Fruits et légumes

Le prix des fruits et légumes en nette augmentation

Alors que le secteur agroalimentaire a été durement touché par la crise, les Français ont pu constater, depuis plusieurs mois, une nette augmentation du prix des fruits et légumes, pouvant aller jusqu’à +17%. Une augmentation observée par l’association de défense des consommateurs Familles rurales qui dévoile son rapport publié fin juillet.

Une augmentation allant jusqu’à 17%

Durant le confinement, les Français l’avaient déjà constaté : le prix de certains produits a augmenté. Afin de permettre aux familles  de disposer des bonnes clés de lecture et d’opérer des choix clairs, en fonction de leur budget, Famille rurales a effectué une étude de prix du 30 mai au 12 juin afin de suivre leur évolution. L’étude révèle que le prix des fruits et légumes a rencontré une augmentation allant jusqu’à 17%. Réalisée par une équipe de 46 « veilleurs consommation » sur 26 départements, l’étude s’est portée sur différents types de surfaces alimentaires :  les hypermarchés et supermarchés, les établissements à dominante marque propre (EDMP, type hard discount), les marchés et les magasins spécialisés bio.

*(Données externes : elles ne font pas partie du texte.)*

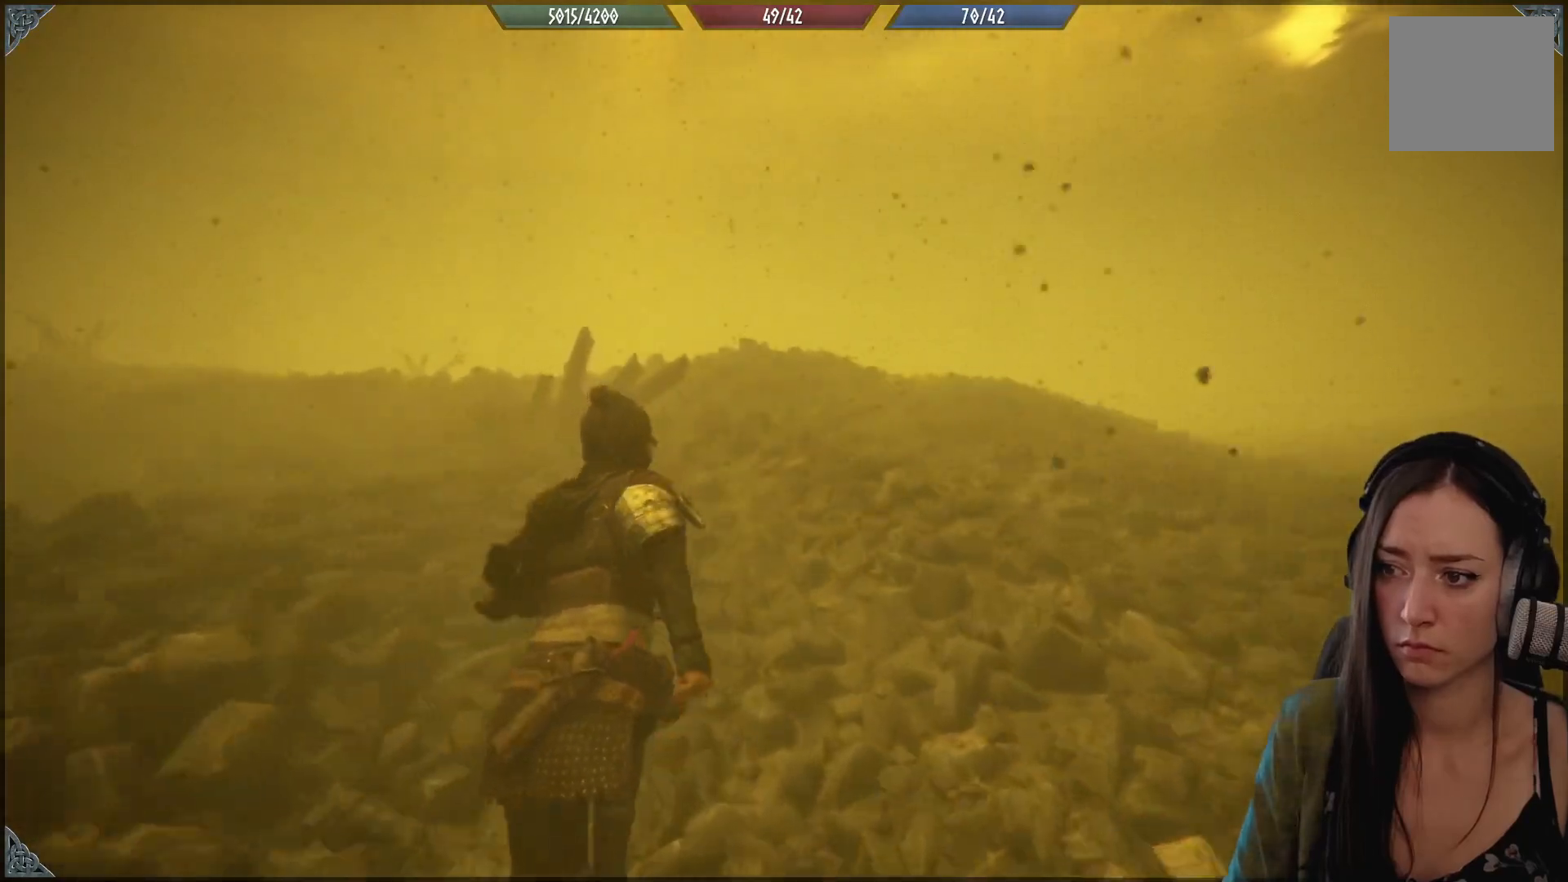
{"buttons": ["R2"], "left_stick": "up", "right_stick": "center", "events": []}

Pour ce faire, les veilleurs ont consommé des paniers de 8 fruits et 8 légumes frais, conventionnels et bios, sur ces surfaces de vente et ont réalisé 75 relevés de prix. L’association a comparé ces prix à ceux de l’année passée et révèle que le prix des légumes aurait augmenté de 4% et celui des fruits de 17%.Les poires et les fruits à noyaux tels que les pêches ou les cerises sont les fruits victimes de la plus grande augmentation, selon le rapport. Coté bio, le prix des légumes aurait augmenté de 1% et de 6% pour les fruits. Le Président de la fédération Familles rurales déclare ne jamais avoir constaté une telle augmentation auparavant. 

Mais quelles en sont les raisons ? Bien entendu, la situation exceptionnelle due à la crise sanitaire du Covid-19 fait partie des raisons qui ont entraîné cette hausse des prix, mais pas seulement. Le confinement a entraîné un manque de main-d’œuvre, des coûts de transport plus importants et une diminution de la production étrangère qui, associés aux changements des habitudes alimentaires des Français, a engendré des coûts plus importants. De plus, les conditions météorologiques moroses de la fin du printemps au début de l’été ont impacté la production de certains fruits et légumes tant sur la qualité que sur la quantité. Cette augmentation des fruits n’assure, néanmoins, pas pour autant une meilleure rémunération des producteurs, le rappelle l’association. La fermeture des frontières qui restreint alors l’approvisionnement en produits étrangers, est également responsable de cette augmentation. 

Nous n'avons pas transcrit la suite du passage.